We'd lie on our backs and dangle our feet in the water, eating our McDonald's hashbrowns and low-fat chocolate milk.

And we'd talk. About everything.

I think that's the coolest part of being fifteen. Life is still undiscovered. Fresh. You don't know what to expect ... so you spend alot of your time dreaming.

Michelle and I would talk about where we wanted to live, who we were gonna love, how many kids we would have, what kind of job we'd do ... and how we could make it through another day.

Our conversations were without pretense. They were before we knew about salaries or politics or kitchen appliances. We just talked because it made us feel better. It brought us comfort. It gave breath to our dreams.

We would bring our poetry books with us. At the time, I was really into 18th and 19th century poetry - Keats, Shelly, Blake etc. I blame this on the Dead Poet's Society. A movie I had memorized frame by frame.

Michelle was just as much a poetry freak as I was. We would memorize poems and then each recite a verse ... like some kind of code.

Yeah, I was nerd. So what of it?? What?? You want a piece of me?? C'mon. I could take you.

That's how we spent our mornings. Reading poetry, waxing philosophical and eating McDonald's hashbrowns on a rock.

Can't get much better than that.

I could do the same thing now ... but it would be different somehow. Maybe because I know more so I can't dream as colorfully. Or maybe because, as a grownup, I can't find anyone who'd be willing.

Whatever the case, things have changed.

The rock is still there. However, Michelle isn't. She joined the army right after high school. She's now married and lives in England with her husband.

We send occasional emails but more out of politeness than friendship. Life and age made us grow apart. We will never again have the same kind of talks we had when we were fifteen. We will never again sit on that rock together.

Sometimes, I wish to be fifteen again. To get lost and consumed by my dreams. To have so many unknowns that the world becomes a magical place - more mystery than reality.

However, age has its advantages. For what you lose in mystery, you gain in appreciation. I understand so much more of myself now. I feel infinitely more confident in my skin.

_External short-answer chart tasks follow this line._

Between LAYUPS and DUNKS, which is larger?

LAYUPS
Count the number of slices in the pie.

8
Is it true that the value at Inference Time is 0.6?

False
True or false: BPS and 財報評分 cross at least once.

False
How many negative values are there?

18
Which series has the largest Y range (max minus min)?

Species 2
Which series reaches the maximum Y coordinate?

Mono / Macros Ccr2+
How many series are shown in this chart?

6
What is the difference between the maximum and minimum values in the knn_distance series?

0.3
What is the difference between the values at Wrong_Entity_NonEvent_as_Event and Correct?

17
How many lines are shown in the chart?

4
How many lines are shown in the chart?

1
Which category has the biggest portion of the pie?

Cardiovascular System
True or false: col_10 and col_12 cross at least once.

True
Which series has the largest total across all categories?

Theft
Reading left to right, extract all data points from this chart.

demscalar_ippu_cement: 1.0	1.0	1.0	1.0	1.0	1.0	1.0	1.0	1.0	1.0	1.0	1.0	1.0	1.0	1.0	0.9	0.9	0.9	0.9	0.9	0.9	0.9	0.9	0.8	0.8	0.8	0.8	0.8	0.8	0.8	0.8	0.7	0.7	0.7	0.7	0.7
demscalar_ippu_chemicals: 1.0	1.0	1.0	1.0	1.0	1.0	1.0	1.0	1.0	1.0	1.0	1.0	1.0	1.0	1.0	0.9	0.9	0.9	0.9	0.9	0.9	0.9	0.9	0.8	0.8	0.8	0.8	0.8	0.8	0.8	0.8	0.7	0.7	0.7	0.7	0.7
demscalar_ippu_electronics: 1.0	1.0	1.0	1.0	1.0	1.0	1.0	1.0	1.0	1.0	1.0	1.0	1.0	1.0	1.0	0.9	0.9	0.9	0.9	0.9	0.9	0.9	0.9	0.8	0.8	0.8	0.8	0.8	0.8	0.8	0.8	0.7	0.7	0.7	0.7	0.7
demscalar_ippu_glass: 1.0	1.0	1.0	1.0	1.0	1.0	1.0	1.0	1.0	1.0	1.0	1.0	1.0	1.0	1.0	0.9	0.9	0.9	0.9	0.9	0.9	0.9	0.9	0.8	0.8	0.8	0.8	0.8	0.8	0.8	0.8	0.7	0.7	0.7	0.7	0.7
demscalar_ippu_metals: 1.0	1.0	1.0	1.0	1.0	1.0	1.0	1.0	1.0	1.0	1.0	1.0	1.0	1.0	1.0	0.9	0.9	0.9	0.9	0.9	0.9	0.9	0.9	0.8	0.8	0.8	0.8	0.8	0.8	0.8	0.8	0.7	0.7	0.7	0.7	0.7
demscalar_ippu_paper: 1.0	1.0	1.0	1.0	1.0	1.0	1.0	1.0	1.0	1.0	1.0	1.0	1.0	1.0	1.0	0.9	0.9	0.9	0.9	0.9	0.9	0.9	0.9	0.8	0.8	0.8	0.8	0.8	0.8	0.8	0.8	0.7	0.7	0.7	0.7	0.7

I am woman now ... not a girl. And there is a whole lot of beauty in that. It's more than curves, breasts and periods .. being a woman means feeling empowered.

I can't explain it. But if you're fifteen now ... just wait. You'll see what I'm talking about in another ten years.

Woman are powerful, powerful creatures. It's ashame that, sometimes, it takes us a lifetime to figure it out.

So as I rapidly approach thirty, I may not skip first period to read poetry on rocks with my feet in the water .. but I do leave work early to drink wine and dance salsa (badly)in my kitchen.

Kinda the same thing. Only more sanitary.

People always told me that high school would be the best years of my life.

I wouldn't say that.

They were tinged with magic. Delightful and astounding in their own right.

But it was only the beginning.

There is still so much more of the story to write.

So. Much. More.

It never gets really good until the second act.

And I don't think it will be the last I'll see of magic.